Field development planning and economic analysis require reliable forecasting of bitumen production. Forecasting at the field level may be done using reservoir simulations, type-curve analysis, and other (semi-)analytical techniques. Performing reservoir simulation is usually computationally expensive and the non-uniqueness of a history-matched solution leads to uncertainty in the model predictions and production forecasts. Analytical proxies, such as Butler's model and its various improvements, allow for sensitivity studies on input parameters and forecasting under multiple operational scenarios and geostatistical realizations to be conducted rather quickly, despite being less accurate than reservoir simulation. Similar to their reservoir simulation counterparts, proxy models can also be tuned or updated as more data are obtained.
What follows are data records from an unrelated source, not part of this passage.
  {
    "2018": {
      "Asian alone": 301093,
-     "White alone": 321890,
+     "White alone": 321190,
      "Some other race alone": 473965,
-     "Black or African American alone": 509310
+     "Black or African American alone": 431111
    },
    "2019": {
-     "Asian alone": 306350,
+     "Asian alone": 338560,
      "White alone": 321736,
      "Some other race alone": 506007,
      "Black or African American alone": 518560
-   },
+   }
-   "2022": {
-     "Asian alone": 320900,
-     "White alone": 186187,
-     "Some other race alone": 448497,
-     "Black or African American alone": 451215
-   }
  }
Type curves also facilitate efficient reservoir performance prediction; however, in practice, the performance of many SAGD well-pairs tends to deviate from a set of pre-defined type curves.
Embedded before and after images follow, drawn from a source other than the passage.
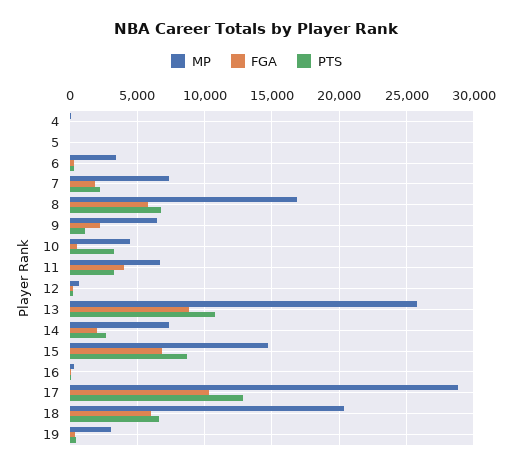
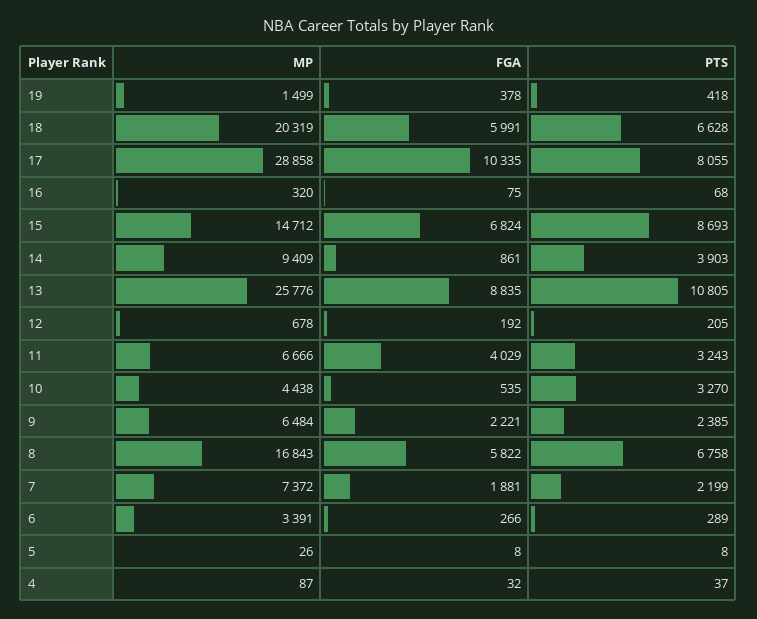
  {
    "MP": {
      "4": 87,
      "5": 26,
      "6": 3391,
      "7": 7372,
      "8": 16843,
      "9": 6484,
      "10": 4438,
      "11": 6666,
      "12": 678,
      "13": 25776,
-     "14": 7500,
+     "14": 9409,
      "15": 14712,
      "16": 320,
      "17": 28858,
      "18": 20319,
-     "19": 3000
+     "19": 1499
    },
    "FGA": {
      "4": 32,
      "5": 8,
      "6": 266,
      "7": 1881,
      "8": 5822,
      "9": 2221,
      "10": 535,
      "11": 4029,
      "12": 192,
      "13": 8835,
-     "14": 2000,
+     "14": 861,
      "15": 6824,
      "16": 75,
      "17": 10335,
      "18": 5991,
      "19": 378
    },
    "PTS": {
      "4": 37,
      "5": 8,
      "6": 289,
      "7": 2199,
      "8": 6758,
-     "9": 1000,
+     "9": 2385,
      "10": 3270,
      "11": 3243,
      "12": 205,
      "13": 10805,
-     "14": 2500,
+     "14": 3903,
      "15": 8693,
      "16": 68,
-     "17": 13000,
+     "17": 8055,
      "18": 6628,
      "19": 418
    }
  }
Historical well data is a digital asset that can be utilized to develop machine learning or data-driven models for the purpose of production forecasting. These models involve lower computational effort compared to numerical simulators and can offer better accuracy compared to proxy models based on Butler's equation. Furthermore, these data-driven models can be used for automated optimization, quantification of geological uncertainties, and "What If" scenario analysis due to its lower computational cost.
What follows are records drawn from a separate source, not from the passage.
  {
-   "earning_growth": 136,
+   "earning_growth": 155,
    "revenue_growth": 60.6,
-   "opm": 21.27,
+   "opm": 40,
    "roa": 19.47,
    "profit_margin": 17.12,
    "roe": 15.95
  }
This paper presents a novel machine learning workflow that includes a predictive model development using the random forest algorithm, clustering (to group wells by geological properties), Bayesian updating, Monte Carlo sampling (for uncertainty quatification), and genetic algorithm for the forecasting of real-world SAGD injection and production data, and optimization. The training dataset involves field data that is typically available for a SAGD well-pair (e.g., operational data, geological, and well design parameters). Just as importantly, this machine learning workflow can update predictions in real-time, be applied for the quantification of the uncertainties associated with the forecasts, and optimize steam allocation, making it an important step for development planning and field-wide optimization. To the best of the author's knowledge, this is the first time that machine learning algorithms have been applied to a SAGD data set of this size.